_Task objective_: Below is a listing. Output every line of it exactly.

_Data_:
★ ★ ★ ★

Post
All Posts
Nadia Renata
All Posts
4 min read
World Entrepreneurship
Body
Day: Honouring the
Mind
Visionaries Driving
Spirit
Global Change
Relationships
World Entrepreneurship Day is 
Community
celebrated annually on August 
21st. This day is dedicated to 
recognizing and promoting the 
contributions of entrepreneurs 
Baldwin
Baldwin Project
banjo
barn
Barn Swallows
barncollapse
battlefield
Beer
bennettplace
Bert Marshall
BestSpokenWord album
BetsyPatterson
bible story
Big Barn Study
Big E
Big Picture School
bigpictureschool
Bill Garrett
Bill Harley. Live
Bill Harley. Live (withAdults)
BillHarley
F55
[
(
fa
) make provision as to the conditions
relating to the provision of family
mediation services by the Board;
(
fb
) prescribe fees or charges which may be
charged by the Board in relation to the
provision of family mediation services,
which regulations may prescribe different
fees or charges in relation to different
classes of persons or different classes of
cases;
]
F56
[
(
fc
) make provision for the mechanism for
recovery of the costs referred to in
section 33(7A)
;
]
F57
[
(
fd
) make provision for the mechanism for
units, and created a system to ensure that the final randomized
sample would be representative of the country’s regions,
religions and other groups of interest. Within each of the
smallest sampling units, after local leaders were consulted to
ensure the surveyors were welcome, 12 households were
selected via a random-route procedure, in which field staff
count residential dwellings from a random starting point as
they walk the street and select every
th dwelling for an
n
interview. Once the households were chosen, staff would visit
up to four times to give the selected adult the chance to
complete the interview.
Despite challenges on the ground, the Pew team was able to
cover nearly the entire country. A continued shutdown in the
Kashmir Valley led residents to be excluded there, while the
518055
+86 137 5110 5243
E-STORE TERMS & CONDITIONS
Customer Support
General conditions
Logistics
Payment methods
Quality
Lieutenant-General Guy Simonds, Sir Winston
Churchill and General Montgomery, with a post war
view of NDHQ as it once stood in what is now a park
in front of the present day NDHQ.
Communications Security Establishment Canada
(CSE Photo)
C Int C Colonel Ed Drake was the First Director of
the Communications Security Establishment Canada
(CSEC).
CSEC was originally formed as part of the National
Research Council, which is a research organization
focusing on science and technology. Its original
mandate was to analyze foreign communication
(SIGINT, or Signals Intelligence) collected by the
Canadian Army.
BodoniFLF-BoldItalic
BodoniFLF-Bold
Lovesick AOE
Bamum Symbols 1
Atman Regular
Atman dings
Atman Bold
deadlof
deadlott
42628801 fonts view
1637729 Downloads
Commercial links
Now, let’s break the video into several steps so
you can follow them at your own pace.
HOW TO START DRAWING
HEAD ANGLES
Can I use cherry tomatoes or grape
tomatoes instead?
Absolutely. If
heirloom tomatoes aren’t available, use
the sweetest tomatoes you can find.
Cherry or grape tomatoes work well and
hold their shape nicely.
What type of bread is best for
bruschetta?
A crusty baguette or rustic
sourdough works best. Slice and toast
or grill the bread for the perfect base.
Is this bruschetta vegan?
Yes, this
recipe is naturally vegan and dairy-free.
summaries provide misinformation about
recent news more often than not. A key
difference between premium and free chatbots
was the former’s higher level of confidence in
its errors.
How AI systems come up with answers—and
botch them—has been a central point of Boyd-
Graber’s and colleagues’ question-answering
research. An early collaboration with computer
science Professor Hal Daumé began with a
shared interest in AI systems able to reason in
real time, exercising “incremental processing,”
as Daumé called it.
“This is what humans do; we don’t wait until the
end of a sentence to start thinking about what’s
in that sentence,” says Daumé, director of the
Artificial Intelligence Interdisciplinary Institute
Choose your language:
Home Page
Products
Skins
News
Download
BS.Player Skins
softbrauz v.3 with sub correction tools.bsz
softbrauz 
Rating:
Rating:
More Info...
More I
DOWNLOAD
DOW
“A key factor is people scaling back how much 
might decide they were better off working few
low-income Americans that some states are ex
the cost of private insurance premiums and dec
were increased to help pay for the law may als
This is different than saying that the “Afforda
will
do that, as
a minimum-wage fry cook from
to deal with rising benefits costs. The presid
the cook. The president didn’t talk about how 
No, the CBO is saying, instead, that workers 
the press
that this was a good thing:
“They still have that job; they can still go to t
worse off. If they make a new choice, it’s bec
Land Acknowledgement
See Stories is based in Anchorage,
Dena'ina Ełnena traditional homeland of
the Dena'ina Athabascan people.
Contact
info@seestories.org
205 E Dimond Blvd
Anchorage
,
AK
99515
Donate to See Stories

★ ★ ★ ★

_Task response_:
Post
All Posts
Nadia Renata
All Posts
4 min read
World Entrepreneurship
Body
Day: Honouring the
Mind
Visionaries Driving
Spirit
Global Change
Relationships
World Entrepreneurship Day is 
Community
celebrated annually on August 
21st. This day is dedicated to 
recognizing and promoting the 
contributions of entrepreneurs 
Baldwin
Baldwin Project
banjo
barn
Barn Swallows
barncollapse
battlefield
Beer
bennettplace
Bert Marshall
BestSpokenWord album
BetsyPatterson
bible story
Big Barn Study
Big E
Big Picture School
bigpictureschool
Bill Garrett
Bill Harley. Live
Bill Harley. Live (withAdults)
BillHarley
F55
[
(
fa
) make provision as to the conditions
relating to the provision of family
mediation services by the Board;
(
fb
) prescribe fees or charges which may be
charged by the Board in relation to the
provision of family mediation services,
which regulations may prescribe different
fees or charges in relation to different
classes of persons or different classes of
cases;
]
F56
[
(
fc
) make provision for the mechanism for
recovery of the costs referred to in
section 33(7A)
;
]
F57
[
(
fd
) make provision for the mechanism for
units, and created a system to ensure that the final randomized
sample would be representative of the country’s regions,
religions and other groups of interest. Within each of the
smallest sampling units, after local leaders were consulted to
ensure the surveyors were welcome, 12 households were
selected via a random-route procedure, in which field staff
count residential dwellings from a random starting point as
they walk the street and select every
th dwelling for an
n
interview. Once the households were chosen, staff would visit
up to four times to give the selected adult the chance to
complete the interview.
Despite challenges on the ground, the Pew team was able to
cover nearly the entire country. A continued shutdown in the
Kashmir Valley led residents to be excluded there, while the
518055
+86 137 5110 5243
E-STORE TERMS & CONDITIONS
Customer Support
General conditions
Logistics
Payment methods
Quality
Lieutenant-General Guy Simonds, Sir Winston
Churchill and General Montgomery, with a post war
view of NDHQ as it once stood in what is now a park
in front of the present day NDHQ.
Communications Security Establishment Canada
(CSE Photo)
C Int C Colonel Ed Drake was the First Director of
the Communications Security Establishment Canada
(CSEC).
CSEC was originally formed as part of the National
Research Council, which is a research organization
focusing on science and technology. Its original
mandate was to analyze foreign communication
(SIGINT, or Signals Intelligence) collected by the
Canadian Army.
BodoniFLF-BoldItalic
BodoniFLF-Bold
Lovesick AOE
Bamum Symbols 1
Atman Regular
Atman dings
Atman Bold
deadlof
deadlott
42628801 fonts view
1637729 Downloads
Commercial links
Now, let’s break the video into several steps so
you can follow them at your own pace.
HOW TO START DRAWING
HEAD ANGLES
Can I use cherry tomatoes or grape
tomatoes instead?
Absolutely. If
heirloom tomatoes aren’t available, use
the sweetest tomatoes you can find.
Cherry or grape tomatoes work well and
hold their shape nicely.
What type of bread is best for
bruschetta?
A crusty baguette or rustic
sourdough works best. Slice and toast
or grill the bread for the perfect base.
Is this bruschetta vegan?
Yes, this
recipe is naturally vegan and dairy-free.
summaries provide misinformation about
recent news more often than not. A key
difference between premium and free chatbots
was the former’s higher level of confidence in
its errors.
How AI systems come up with answers—and
botch them—has been a central point of Boyd-
Graber’s and colleagues’ question-answering
research. An early collaboration with computer
science Professor Hal Daumé began with a
shared interest in AI systems able to reason in
real time, exercising “incremental processing,”
as Daumé called it.
“This is what humans do; we don’t wait until the
end of a sentence to start thinking about what’s
in that sentence,” says Daumé, director of the
Artificial Intelligence Interdisciplinary Institute
Choose your language:
Home Page
Products
Skins
News
Download
BS.Player Skins
softbrauz v.3 with sub correction tools.bsz
softbrauz 
Rating:
Rating:
More Info...
More I
DOWNLOAD
DOW
“A key factor is people scaling back how much 
might decide they were better off working few
low-income Americans that some states are ex
the cost of private insurance premiums and dec
were increased to help pay for the law may als
This is different than saying that the “Afforda
will
do that, as
a minimum-wage fry cook from
to deal with rising benefits costs. The presid
the cook. The president didn’t talk about how 
No, the CBO is saying, instead, that workers 
the press
that this was a good thing:
“They still have that job; they can still go to t
worse off. If they make a new choice, it’s bec
Land Acknowledgement
See Stories is based in Anchorage,
Dena'ina Ełnena traditional homeland of
the Dena'ina Athabascan people.
Contact
info@seestories.org
205 E Dimond Blvd
Anchorage
,
AK
99515
Donate to See Stories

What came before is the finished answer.